▶ _WORK TO COMPLETE_
Below are entries; tally how many lines hold the string "CROSS" and answer with only that figure.

▶ _DATASET ENTRIES_
• • • • • • •

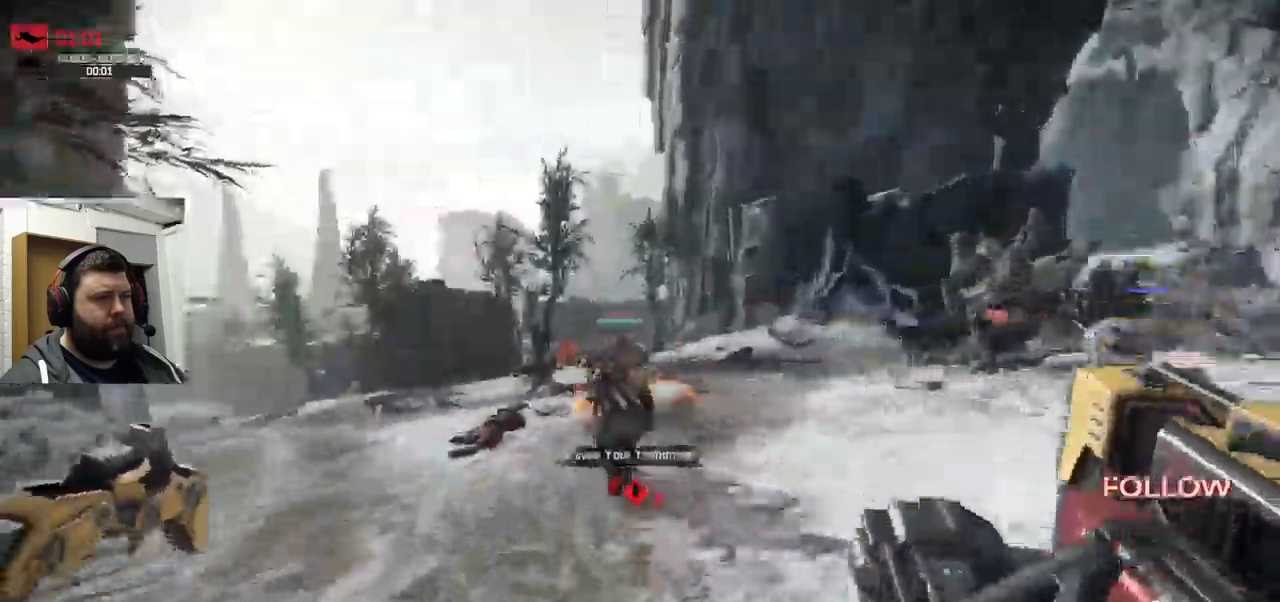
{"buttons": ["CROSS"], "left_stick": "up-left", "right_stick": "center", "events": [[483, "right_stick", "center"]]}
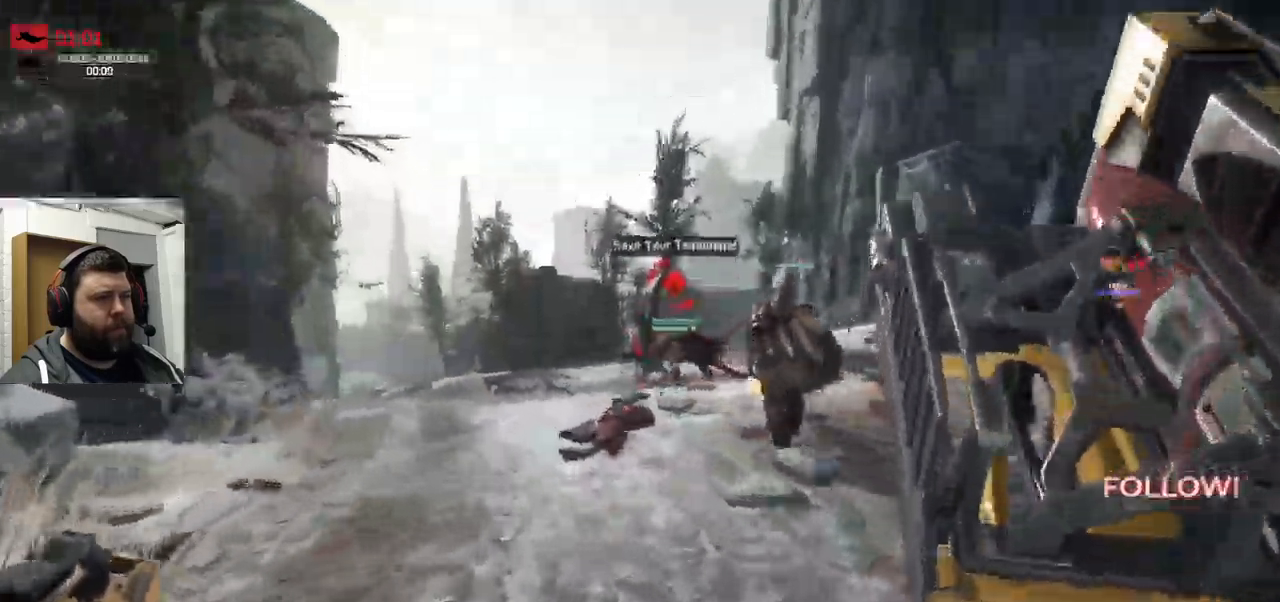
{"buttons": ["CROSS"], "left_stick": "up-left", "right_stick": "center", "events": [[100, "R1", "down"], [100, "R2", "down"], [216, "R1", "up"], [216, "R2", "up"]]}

• • • • • • •

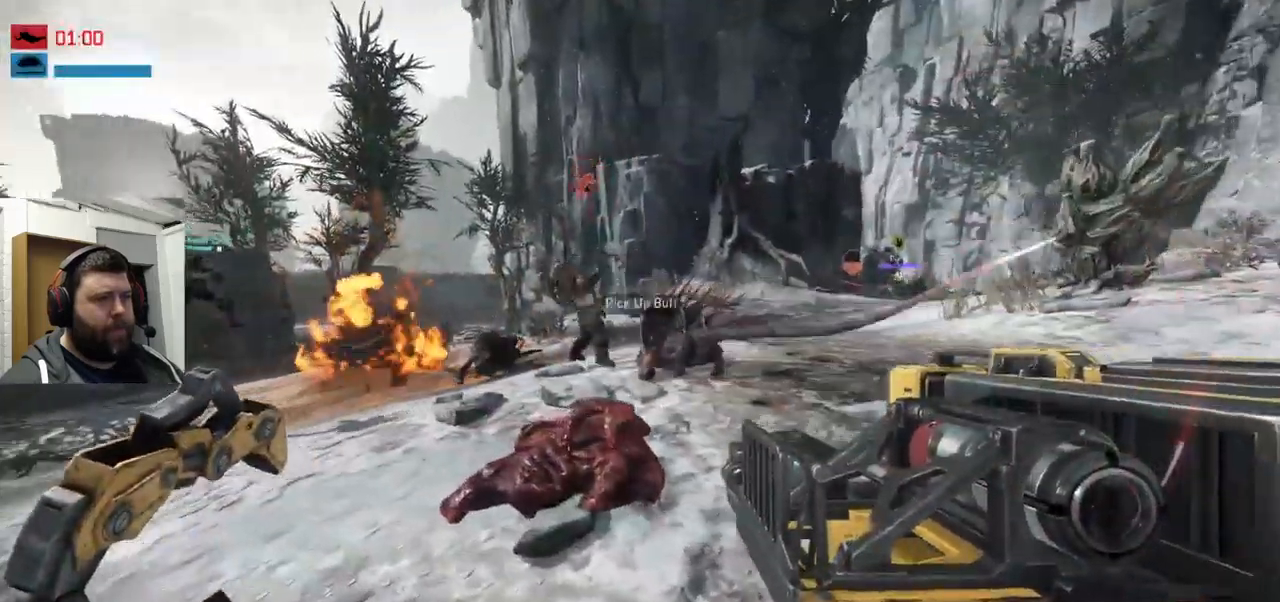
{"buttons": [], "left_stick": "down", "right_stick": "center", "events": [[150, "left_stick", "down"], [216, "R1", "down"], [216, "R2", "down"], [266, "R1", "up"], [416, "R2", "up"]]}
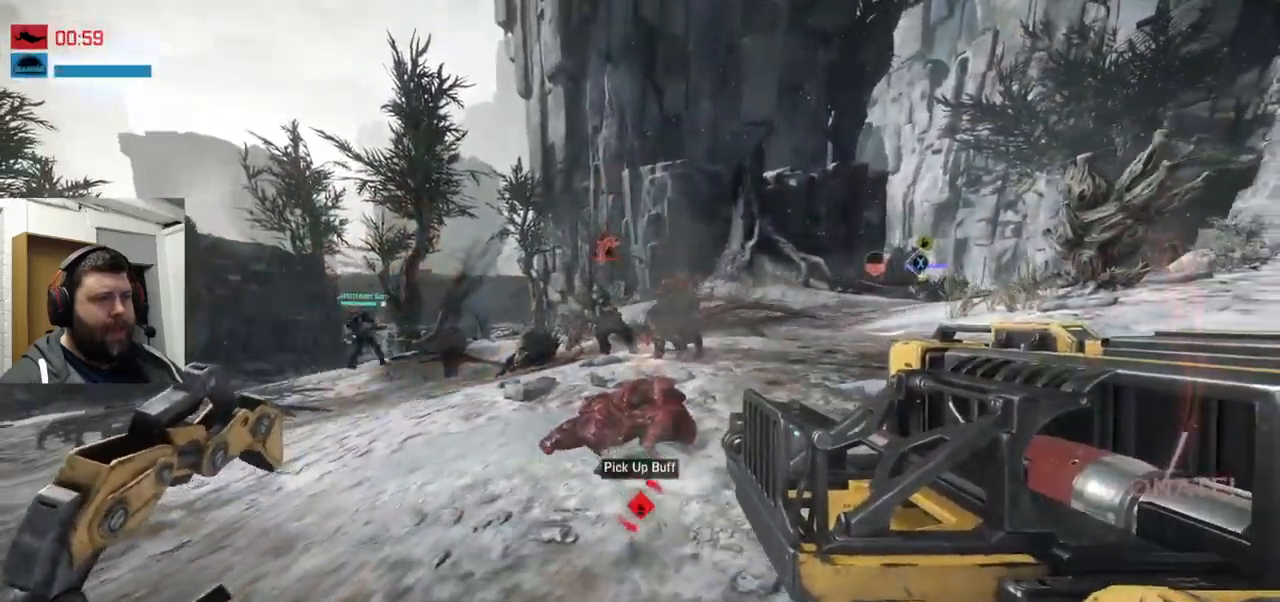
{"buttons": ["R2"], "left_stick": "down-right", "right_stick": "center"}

• • • • • • •

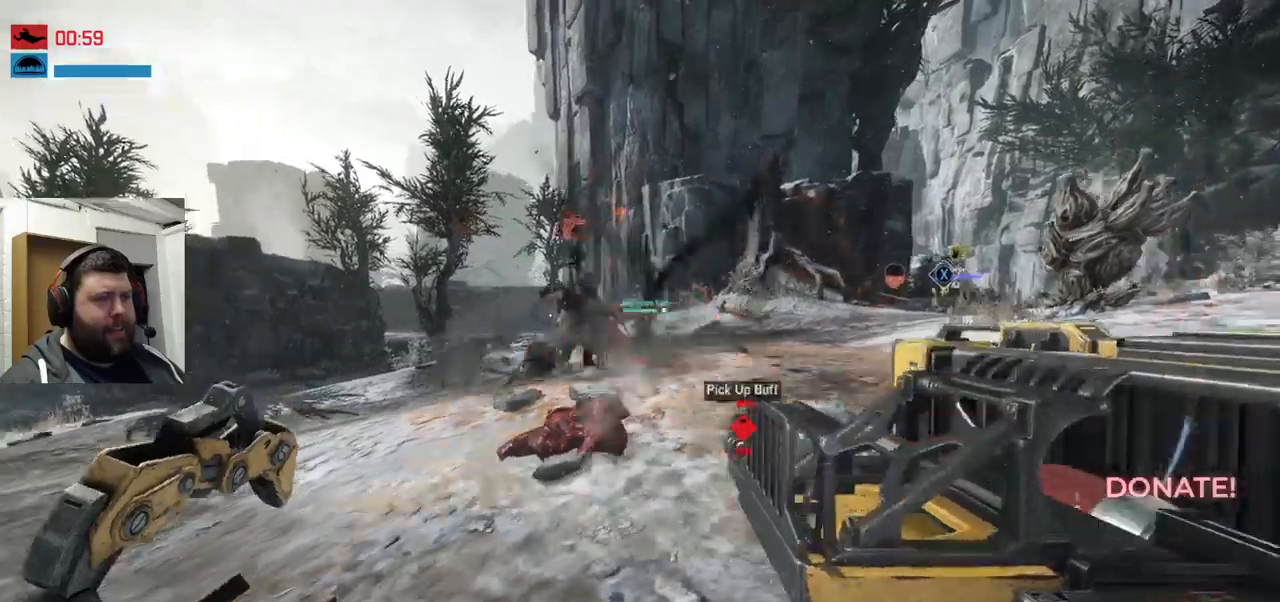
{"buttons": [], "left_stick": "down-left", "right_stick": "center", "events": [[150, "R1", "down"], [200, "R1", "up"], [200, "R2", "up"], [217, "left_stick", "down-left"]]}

• • • • • • •

▶ _THE ANSWER_
2